● Work instruction
Copy nothing from the entries below except the lines from the one containing "M834,1241V1397L761,1306L811,1269Z" through the one containing "M109,896C118,906 119,912 134,909", and copy those exactly.

(Collected data)
================================

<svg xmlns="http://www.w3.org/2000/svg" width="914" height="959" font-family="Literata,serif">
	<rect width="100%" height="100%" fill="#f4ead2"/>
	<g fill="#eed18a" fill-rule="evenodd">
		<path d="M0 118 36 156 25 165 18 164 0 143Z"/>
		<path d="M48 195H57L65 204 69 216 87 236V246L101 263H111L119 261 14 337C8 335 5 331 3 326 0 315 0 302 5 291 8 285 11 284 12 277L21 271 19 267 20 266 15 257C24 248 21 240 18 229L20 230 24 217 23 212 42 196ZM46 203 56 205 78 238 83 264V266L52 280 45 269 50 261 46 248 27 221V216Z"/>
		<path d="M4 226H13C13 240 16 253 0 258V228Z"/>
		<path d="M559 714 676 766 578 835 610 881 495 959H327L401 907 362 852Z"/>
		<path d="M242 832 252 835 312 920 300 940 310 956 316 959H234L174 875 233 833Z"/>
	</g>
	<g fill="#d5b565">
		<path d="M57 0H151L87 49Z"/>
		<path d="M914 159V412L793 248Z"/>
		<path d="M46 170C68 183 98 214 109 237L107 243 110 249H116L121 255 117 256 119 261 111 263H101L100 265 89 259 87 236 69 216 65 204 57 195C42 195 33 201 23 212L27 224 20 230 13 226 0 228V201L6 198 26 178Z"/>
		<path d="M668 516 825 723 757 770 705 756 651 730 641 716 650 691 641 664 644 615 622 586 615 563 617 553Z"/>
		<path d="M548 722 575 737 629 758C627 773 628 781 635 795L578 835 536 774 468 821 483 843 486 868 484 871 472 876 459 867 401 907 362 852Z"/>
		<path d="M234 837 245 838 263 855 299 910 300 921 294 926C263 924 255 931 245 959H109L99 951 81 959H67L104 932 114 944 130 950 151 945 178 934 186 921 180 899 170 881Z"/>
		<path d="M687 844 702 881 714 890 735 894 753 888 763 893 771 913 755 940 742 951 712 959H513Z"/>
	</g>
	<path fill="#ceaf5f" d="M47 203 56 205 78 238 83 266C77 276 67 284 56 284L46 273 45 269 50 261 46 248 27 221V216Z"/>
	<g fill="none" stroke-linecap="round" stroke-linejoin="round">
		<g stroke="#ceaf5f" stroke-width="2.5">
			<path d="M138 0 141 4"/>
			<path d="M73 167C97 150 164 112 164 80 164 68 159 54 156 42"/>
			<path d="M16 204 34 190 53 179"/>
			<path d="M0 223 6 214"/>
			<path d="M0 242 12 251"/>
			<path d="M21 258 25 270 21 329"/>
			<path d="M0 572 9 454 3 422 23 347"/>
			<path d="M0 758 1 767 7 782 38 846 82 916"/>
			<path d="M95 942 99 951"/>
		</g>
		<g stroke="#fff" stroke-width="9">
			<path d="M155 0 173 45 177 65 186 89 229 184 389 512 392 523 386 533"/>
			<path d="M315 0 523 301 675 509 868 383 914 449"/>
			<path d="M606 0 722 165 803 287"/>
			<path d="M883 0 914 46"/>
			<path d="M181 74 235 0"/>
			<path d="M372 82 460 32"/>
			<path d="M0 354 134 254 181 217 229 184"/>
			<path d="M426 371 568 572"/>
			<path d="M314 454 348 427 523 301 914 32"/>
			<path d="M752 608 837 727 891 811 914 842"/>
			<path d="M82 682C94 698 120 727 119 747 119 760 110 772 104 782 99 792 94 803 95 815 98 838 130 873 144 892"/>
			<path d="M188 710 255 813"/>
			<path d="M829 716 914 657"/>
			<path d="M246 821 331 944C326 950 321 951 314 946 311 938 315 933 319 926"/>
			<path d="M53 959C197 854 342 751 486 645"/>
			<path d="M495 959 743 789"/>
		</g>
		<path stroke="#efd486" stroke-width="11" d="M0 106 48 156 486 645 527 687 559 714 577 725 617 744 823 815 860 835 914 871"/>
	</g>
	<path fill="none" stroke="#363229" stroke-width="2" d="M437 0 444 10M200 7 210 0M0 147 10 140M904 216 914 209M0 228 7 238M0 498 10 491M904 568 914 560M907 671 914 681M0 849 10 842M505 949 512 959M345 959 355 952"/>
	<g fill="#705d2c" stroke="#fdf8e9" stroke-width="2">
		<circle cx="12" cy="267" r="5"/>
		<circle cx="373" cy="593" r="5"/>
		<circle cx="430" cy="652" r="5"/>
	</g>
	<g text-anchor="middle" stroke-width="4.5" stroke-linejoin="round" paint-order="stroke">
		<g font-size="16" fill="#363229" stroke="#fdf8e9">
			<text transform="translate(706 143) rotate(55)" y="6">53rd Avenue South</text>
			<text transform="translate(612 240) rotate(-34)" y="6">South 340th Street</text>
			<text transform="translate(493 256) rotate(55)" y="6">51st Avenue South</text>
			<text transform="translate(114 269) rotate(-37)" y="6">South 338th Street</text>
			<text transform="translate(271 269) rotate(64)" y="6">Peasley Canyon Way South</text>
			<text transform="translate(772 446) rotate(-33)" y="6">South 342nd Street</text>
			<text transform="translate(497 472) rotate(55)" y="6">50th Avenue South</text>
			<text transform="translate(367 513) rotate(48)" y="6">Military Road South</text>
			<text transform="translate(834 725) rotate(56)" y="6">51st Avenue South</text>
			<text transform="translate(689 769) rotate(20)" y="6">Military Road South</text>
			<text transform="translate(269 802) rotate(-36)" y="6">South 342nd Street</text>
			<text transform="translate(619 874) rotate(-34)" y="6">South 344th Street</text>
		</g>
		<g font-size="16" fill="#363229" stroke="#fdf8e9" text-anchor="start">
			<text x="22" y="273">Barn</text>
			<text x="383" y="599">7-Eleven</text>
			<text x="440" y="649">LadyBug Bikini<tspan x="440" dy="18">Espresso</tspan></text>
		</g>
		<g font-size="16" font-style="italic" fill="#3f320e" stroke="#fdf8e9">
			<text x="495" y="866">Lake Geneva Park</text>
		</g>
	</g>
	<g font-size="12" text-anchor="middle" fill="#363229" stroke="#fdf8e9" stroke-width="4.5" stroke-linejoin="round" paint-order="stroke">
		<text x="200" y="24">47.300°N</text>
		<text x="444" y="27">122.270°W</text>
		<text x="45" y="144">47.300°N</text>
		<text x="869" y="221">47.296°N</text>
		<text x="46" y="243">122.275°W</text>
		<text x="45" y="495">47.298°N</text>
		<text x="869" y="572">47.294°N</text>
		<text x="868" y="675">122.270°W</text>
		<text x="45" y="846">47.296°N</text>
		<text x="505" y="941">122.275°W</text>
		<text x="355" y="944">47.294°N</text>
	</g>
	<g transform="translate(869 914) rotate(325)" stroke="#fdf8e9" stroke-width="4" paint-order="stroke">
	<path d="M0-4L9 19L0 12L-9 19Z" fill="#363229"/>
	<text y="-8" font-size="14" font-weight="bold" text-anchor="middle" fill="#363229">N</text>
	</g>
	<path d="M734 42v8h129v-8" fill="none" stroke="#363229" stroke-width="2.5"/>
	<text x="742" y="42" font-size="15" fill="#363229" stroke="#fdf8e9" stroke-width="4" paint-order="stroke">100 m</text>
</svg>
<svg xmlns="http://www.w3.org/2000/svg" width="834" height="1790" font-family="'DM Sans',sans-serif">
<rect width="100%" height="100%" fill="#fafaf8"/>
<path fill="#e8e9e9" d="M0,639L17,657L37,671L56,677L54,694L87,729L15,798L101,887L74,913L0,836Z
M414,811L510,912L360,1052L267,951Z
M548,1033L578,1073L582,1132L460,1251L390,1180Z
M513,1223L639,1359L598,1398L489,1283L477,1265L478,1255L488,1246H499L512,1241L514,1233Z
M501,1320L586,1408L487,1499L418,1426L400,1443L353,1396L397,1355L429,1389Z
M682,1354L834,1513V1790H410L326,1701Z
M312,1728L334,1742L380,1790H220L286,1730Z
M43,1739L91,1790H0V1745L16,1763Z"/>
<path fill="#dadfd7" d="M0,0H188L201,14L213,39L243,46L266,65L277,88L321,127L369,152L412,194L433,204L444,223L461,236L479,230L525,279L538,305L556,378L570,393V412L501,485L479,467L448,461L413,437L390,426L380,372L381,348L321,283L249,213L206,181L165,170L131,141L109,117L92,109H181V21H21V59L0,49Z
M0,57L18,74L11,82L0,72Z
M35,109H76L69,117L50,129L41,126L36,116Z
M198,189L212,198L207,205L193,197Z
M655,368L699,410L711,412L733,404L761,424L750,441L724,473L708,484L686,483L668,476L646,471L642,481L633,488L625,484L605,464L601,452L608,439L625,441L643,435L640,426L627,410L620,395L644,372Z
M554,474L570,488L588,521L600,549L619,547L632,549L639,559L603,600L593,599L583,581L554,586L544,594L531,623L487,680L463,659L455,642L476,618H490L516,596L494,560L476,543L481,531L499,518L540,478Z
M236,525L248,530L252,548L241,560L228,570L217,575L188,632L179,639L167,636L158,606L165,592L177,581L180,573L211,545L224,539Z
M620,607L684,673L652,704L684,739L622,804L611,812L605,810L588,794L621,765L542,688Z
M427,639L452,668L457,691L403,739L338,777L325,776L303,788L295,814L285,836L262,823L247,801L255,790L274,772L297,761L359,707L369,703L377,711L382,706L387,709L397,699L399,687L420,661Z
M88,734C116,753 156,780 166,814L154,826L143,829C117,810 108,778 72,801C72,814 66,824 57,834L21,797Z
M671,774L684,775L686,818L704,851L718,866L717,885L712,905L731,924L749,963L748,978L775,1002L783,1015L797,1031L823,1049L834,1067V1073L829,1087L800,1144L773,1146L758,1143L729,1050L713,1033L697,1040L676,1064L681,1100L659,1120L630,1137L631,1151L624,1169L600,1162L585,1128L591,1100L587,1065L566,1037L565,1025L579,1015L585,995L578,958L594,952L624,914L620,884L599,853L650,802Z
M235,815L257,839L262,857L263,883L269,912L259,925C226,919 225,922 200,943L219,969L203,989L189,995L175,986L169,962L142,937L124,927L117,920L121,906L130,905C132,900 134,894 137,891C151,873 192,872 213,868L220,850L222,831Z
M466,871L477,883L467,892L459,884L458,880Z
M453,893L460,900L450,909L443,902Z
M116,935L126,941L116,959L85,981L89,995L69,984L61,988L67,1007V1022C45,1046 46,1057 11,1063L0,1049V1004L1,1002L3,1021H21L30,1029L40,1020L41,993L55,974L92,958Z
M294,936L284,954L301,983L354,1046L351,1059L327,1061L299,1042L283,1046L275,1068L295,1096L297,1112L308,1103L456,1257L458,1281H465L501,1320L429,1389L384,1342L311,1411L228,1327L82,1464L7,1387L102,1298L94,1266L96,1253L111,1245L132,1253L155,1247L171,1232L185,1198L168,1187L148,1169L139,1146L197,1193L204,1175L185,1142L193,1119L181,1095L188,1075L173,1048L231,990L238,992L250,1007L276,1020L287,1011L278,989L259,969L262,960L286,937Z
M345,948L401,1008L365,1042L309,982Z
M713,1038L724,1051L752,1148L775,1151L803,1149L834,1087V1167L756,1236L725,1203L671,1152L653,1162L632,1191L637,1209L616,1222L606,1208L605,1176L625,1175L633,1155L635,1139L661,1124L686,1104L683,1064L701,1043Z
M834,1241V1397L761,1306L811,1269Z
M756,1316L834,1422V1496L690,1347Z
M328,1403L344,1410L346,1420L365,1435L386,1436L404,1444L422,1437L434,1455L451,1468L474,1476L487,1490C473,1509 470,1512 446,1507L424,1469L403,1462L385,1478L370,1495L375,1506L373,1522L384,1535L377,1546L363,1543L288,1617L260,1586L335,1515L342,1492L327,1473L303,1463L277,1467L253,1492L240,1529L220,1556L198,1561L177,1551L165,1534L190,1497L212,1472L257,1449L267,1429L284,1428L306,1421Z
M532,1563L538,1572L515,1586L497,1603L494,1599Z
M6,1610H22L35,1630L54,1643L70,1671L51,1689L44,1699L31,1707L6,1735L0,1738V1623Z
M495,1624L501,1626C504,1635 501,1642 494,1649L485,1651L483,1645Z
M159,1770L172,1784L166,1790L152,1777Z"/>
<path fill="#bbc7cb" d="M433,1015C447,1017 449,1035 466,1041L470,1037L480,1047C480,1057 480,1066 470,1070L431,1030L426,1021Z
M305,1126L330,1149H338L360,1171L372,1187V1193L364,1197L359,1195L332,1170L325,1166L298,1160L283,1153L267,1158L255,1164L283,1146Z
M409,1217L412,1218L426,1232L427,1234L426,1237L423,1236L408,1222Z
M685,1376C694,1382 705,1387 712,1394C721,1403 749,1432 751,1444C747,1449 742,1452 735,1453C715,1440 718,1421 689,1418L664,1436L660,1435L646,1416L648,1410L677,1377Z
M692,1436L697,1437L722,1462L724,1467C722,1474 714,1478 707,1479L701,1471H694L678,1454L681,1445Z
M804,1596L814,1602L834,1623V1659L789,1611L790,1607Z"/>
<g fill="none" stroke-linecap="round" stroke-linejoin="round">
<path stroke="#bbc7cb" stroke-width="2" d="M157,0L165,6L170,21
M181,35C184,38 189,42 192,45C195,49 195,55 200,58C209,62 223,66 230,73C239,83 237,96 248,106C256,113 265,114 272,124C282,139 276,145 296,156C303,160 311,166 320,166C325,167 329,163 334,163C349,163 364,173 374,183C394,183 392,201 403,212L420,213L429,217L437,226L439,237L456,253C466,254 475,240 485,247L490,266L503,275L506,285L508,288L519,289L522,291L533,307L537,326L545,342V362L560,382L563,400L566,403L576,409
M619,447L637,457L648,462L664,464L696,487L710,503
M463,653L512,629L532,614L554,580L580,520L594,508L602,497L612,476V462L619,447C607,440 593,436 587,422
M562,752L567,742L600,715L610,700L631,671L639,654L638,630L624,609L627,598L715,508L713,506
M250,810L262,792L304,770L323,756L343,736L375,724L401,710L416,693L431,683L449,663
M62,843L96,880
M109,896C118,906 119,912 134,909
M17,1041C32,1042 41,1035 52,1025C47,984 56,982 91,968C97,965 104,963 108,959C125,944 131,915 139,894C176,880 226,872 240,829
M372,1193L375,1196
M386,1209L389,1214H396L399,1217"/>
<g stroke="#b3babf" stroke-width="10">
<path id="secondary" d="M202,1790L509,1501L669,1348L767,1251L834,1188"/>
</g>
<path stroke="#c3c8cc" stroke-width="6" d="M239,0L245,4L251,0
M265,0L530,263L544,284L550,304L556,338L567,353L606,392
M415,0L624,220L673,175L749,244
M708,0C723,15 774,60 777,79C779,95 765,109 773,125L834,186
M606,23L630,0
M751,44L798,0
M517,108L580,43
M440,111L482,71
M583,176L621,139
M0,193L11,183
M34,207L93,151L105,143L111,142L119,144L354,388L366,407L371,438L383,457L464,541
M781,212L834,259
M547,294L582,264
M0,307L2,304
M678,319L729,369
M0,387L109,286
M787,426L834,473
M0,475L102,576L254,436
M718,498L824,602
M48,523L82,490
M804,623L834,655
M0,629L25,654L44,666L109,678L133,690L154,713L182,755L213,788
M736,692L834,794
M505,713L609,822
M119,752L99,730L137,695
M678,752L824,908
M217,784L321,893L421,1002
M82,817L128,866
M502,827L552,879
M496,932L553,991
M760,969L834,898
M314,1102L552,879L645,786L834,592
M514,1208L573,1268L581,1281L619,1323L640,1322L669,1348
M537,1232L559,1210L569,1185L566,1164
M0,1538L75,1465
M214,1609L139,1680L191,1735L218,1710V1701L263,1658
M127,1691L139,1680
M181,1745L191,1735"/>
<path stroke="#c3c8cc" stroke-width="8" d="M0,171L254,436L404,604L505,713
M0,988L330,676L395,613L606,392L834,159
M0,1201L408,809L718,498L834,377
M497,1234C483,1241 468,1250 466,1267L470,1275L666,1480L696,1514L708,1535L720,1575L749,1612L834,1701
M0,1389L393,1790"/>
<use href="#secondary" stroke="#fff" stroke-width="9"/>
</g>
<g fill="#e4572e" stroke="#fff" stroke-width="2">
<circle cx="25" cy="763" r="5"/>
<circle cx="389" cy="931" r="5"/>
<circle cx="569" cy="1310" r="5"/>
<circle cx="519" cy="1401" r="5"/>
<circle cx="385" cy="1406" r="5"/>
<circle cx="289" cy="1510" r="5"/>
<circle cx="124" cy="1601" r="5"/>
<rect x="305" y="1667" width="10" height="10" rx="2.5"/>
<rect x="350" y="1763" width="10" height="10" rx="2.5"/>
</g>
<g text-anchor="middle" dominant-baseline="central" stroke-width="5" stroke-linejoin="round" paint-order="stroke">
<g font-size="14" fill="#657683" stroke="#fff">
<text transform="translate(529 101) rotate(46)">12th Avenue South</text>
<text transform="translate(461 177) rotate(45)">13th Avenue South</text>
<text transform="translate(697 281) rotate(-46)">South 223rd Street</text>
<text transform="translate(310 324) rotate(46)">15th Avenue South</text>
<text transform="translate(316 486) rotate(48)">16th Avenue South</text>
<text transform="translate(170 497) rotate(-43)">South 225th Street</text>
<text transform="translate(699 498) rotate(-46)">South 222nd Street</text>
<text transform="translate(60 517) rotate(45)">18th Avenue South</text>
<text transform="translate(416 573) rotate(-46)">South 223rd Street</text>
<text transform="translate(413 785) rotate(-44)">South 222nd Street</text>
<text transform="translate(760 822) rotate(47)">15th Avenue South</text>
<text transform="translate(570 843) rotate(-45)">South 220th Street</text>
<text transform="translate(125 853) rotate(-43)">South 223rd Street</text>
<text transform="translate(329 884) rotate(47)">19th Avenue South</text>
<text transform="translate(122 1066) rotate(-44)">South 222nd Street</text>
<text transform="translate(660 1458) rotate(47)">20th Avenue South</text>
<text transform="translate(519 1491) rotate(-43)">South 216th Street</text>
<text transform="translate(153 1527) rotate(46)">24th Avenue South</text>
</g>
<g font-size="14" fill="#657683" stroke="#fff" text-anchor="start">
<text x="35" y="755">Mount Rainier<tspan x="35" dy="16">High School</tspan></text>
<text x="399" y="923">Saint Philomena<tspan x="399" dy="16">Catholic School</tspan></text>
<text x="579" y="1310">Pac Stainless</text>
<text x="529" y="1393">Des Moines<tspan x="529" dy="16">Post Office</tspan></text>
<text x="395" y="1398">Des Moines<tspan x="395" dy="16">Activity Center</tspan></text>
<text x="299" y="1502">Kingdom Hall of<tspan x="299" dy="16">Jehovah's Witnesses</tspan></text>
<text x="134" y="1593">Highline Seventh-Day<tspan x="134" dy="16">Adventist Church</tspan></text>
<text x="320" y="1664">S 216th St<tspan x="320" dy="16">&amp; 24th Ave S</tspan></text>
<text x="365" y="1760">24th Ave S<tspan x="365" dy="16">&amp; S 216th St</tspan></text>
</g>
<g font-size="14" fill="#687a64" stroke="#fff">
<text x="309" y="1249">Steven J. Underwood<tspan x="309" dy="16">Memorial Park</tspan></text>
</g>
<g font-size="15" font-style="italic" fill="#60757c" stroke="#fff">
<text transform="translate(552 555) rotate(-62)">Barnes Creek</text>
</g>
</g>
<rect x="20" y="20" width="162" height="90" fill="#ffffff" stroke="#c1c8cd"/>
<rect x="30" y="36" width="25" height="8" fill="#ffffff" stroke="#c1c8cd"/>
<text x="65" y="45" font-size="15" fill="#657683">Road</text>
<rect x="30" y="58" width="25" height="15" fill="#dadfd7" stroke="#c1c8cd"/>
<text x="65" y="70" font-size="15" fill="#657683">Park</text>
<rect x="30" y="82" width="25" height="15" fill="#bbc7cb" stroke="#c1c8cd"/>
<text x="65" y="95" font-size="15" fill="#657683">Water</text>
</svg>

================================

● Solution to the exercise
M834,1241V1397L761,1306L811,1269Z
M756,1316L834,1422V1496L690,1347Z
M328,1403L344,1410L346,1420L365,1435L386,1436L404,1444L422,1437L434,1455L451,1468L474,1476L487,1490C473,1509 470,1512 446,1507L424,1469L403,1462L385,1478L370,1495L375,1506L373,1522L384,1535L377,1546L363,1543L288,1617L260,1586L335,1515L342,1492L327,1473L303,1463L277,1467L253,1492L240,1529L220,1556L198,1561L177,1551L165,1534L190,1497L212,1472L257,1449L267,1429L284,1428L306,1421Z
M532,1563L538,1572L515,1586L497,1603L494,1599Z
M6,1610H22L35,1630L54,1643L70,1671L51,1689L44,1699L31,1707L6,1735L0,1738V1623Z
M495,1624L501,1626C504,1635 501,1642 494,1649L485,1651L483,1645Z
M159,1770L172,1784L166,1790L152,1777Z"/>
<path fill="#bbc7cb" d="M433,1015C447,1017 449,1035 466,1041L470,1037L480,1047C480,1057 480,1066 470,1070L431,1030L426,1021Z
M305,1126L330,1149H338L360,1171L372,1187V1193L364,1197L359,1195L332,1170L325,1166L298,1160L283,1153L267,1158L255,1164L283,1146Z
M409,1217L412,1218L426,1232L427,1234L426,1237L423,1236L408,1222Z
M685,1376C694,1382 705,1387 712,1394C721,1403 749,1432 751,1444C747,1449 742,1452 735,1453C715,1440 718,1421 689,1418L664,1436L660,1435L646,1416L648,1410L677,1377Z
M692,1436L697,1437L722,1462L724,1467C722,1474 714,1478 707,1479L701,1471H694L678,1454L681,1445Z
M804,1596L814,1602L834,1623V1659L789,1611L790,1607Z"/>
<g fill="none" stroke-linecap="round" stroke-linejoin="round">
<path stroke="#bbc7cb" stroke-width="2" d="M157,0L165,6L170,21
M181,35C184,38 189,42 192,45C195,49 195,55 200,58C209,62 223,66 230,73C239,83 237,96 248,106C256,113 265,114 272,124C282,139 276,145 296,156C303,160 311,166 320,166C325,167 329,163 334,163C349,163 364,173 374,183C394,183 392,201 403,212L420,213L429,217L437,226L439,237L456,253C466,254 475,240 485,247L490,266L503,275L506,285L508,288L519,289L522,291L533,307L537,326L545,342V362L560,382L563,400L566,403L576,409
M619,447L637,457L648,462L664,464L696,487L710,503
M463,653L512,629L532,614L554,580L580,520L594,508L602,497L612,476V462L619,447C607,440 593,436 587,422
M562,752L567,742L600,715L610,700L631,671L639,654L638,630L624,609L627,598L715,508L713,506
M250,810L262,792L304,770L323,756L343,736L375,724L401,710L416,693L431,683L449,663
M62,843L96,880
M109,896C118,906 119,912 134,909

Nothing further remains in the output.